Binding of the entire collection of BedTools.

The generic binding is:

def bedtools(tool, args=None)

with parameters tool, the name of the tool, and args, a string (“-i file”), a list ([“-i”,”file”]) or a dictionary ({“i”: “file”}) of command-line options passed to tool.

Each individual tool has its own call, like:

annotateBed(ex,bedfile,files,wait=True,via='local',**kw)

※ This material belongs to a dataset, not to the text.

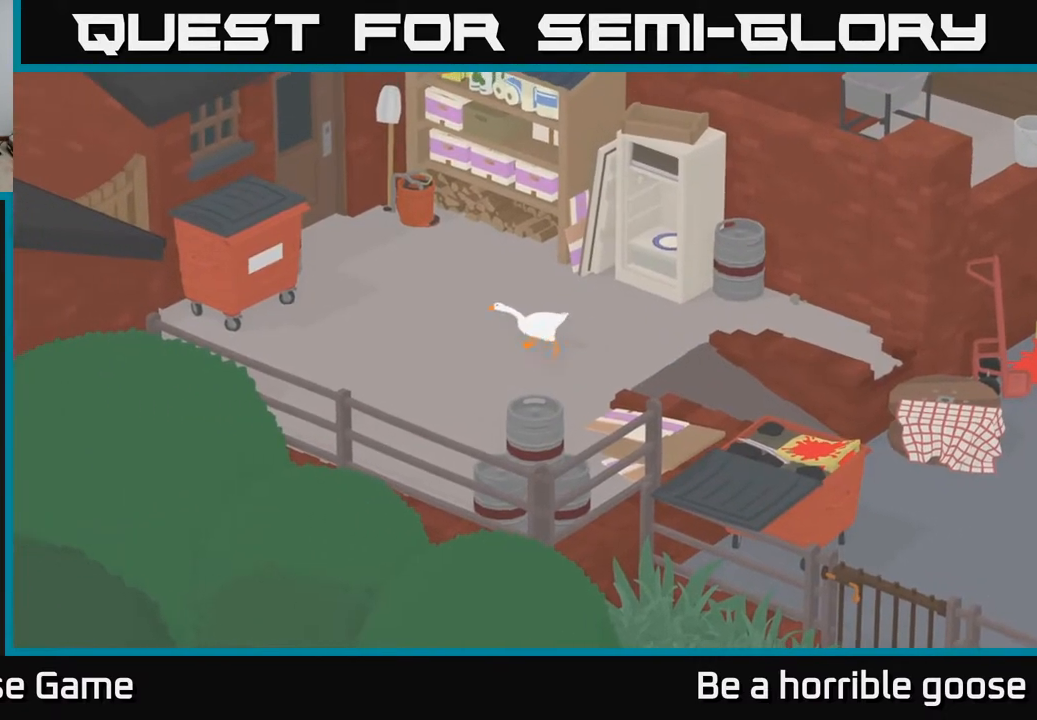
{"buttons": ["A"], "left_stick": "up-left", "right_stick": "center", "events": [[183, "A", "down"], [350, "left_stick", "up-left"]]}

with obligatory arguments bedfile and files (see the BedTools documentation), and any additional optional arguments via **kw. If wait is True, then the function will wait for completion and return the output filename, otherwise it runs a nonblocking job (with the parameter via) and returns a tuple (bein.Future, filename).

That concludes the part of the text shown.